Bimwin Jadi Bekal Penting, KUA Dampingi Catin Desa Dermaji
Oleh KUA Lumbir
Banyumas — Bimbingan perkawinan merupakan salah satu tahapan penting yang wajib diikuti oleh setiap calon pengantin sebelum melangsungkan akad nikah. Kegiatan ini tidak hanya menjadi persyaratan administratif semata, tetapi juga menjadi bekal berharga bagi pasangan dalam mempersiapkan kehidupan rumah tangga yang sakinah, mawaddah, dan rahmah. Melalui bimbingan perkawinan, calon pengantin diberikan pemahaman menyeluruh tentang hak dan kewajiban suami istri, komunikasi keluarga, manajemen konflik, hingga pengelolaan ekonomi rumah tangga. Selain memperoleh ilmu dan wawasan, peserta juga mendapatkan sertifikat bimbingan perkawinan sebagai bukti telah mengikuti pembekalan pranikah.
Komitmen ini terus dijalankan oleh KUA Lumbir dalam rangka meningkatkan kualitas ketahanan keluarga di wilayahnya. Pada Selasa (24/2), KUA Lumbir kembali melaksanakan kegiatan bimbingan perkawinan bagi pasangan calon pengantin, yaitu Wahyu dan Ismi yang berasal dari Desa Dermaji. Kegiatan berlangsung dengan suasana hangat, komunikatif, dan penuh kekeluargaan sehingga materi dapat diterima dengan baik oleh kedua calon pengantin.
Penyuluh Agama Islam KUA Lumbir, Azizah, bertindak sebagai narasumber dalam kegiatan tersebut. Dalam pemaparannya, Azizah menekankan bahwa pernikahan bukan sekadar seremoni atau penyatuan dua individu, melainkan sebuah ibadah panjang yang memerlukan kesiapan lahir dan batin.

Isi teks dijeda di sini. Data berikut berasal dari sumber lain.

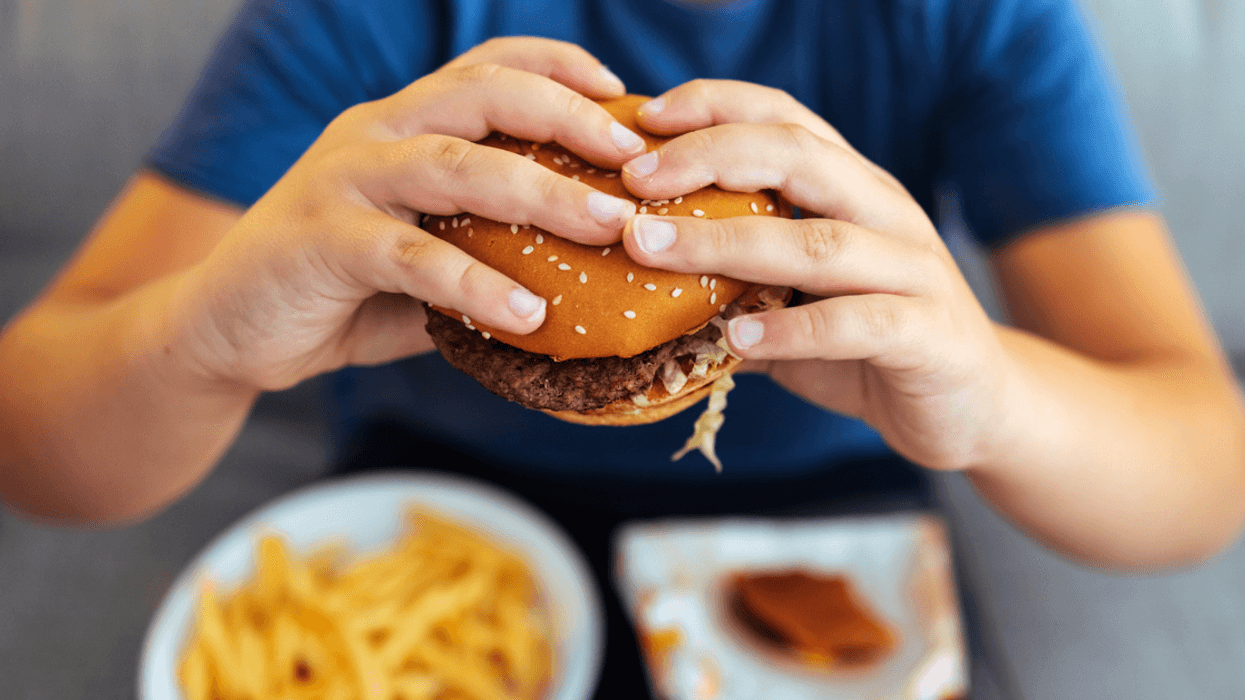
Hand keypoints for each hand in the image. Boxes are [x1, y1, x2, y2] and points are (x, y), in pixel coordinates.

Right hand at [167, 38, 646, 390]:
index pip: (488, 68)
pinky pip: (412, 256)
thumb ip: (483, 249)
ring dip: (542, 193)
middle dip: (569, 118)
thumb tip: (583, 276)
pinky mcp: (321, 240)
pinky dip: (475, 284)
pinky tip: (530, 314)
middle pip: (484, 97)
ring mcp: (344, 180)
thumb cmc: (338, 289)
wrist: (224, 328)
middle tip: (635, 157)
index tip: (622, 93)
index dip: (558, 67)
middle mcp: (376, 133)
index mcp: (403, 124)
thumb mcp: (421, 258)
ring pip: (456, 165)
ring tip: (610, 227)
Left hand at [619, 80, 1012, 470]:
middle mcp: (886, 212)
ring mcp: (914, 271)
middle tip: (635, 180)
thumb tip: (633, 280)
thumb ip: (730, 283)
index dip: (715, 107)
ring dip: (727, 243)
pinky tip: (737, 339)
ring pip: (819, 242)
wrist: (971, 406)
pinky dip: (792, 330)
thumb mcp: (792, 301)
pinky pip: (858, 323)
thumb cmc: (865, 347)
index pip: (784, 119)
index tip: (644, 120)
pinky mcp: (930, 335)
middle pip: (799, 158)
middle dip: (709, 158)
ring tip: (653, 250)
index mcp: (852, 188)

Ia mengingatkan bahwa membangun rumah tangga membutuhkan komitmen kuat, kesabaran, serta kemampuan berkomunikasi yang baik agar setiap persoalan dapat diselesaikan secara bijak.
“Bimbingan perkawinan ini penting agar calon pengantin memiliki bekal pengetahuan sebelum memasuki kehidupan rumah tangga. Harapannya, pasangan mampu membangun keluarga yang harmonis, saling memahami, dan siap menghadapi berbagai dinamika kehidupan,” ujar Azizah dalam sesi penyampaian materi.
Selama kegiatan berlangsung, Wahyu dan Ismi tampak antusias mengikuti setiap sesi. Mereka aktif berdiskusi dan mengajukan pertanyaan terkait kehidupan rumah tangga, mulai dari pembagian peran dalam keluarga hingga cara menjaga keharmonisan hubungan suami istri. Interaksi yang hidup ini menunjukkan keseriusan calon pengantin dalam mempersiapkan pernikahan mereka secara matang.
Kepala KUA Lumbir melalui kegiatan ini berharap bimbingan perkawinan tidak hanya dipandang sebagai kewajiban formal, tetapi benar-benar dimanfaatkan sebagai sarana pembelajaran yang bermakna. Dengan persiapan yang baik sejak awal, diharapkan angka perselisihan dan perceraian dapat ditekan, serta terwujud keluarga-keluarga yang kuat, mandiri, dan penuh keberkahan di Kecamatan Lumbir.
Melalui pelaksanaan bimbingan perkawinan yang rutin dan berkesinambungan, KUA Lumbir terus menunjukkan komitmennya dalam memberikan pelayanan terbaik kepada masyarakat, sekaligus berperan aktif dalam membangun ketahanan keluarga sebagai fondasi utama kehidupan sosial. Semoga ilmu yang diperoleh Wahyu dan Ismi menjadi bekal berharga dalam mengarungi bahtera rumah tangga yang akan mereka bangun bersama.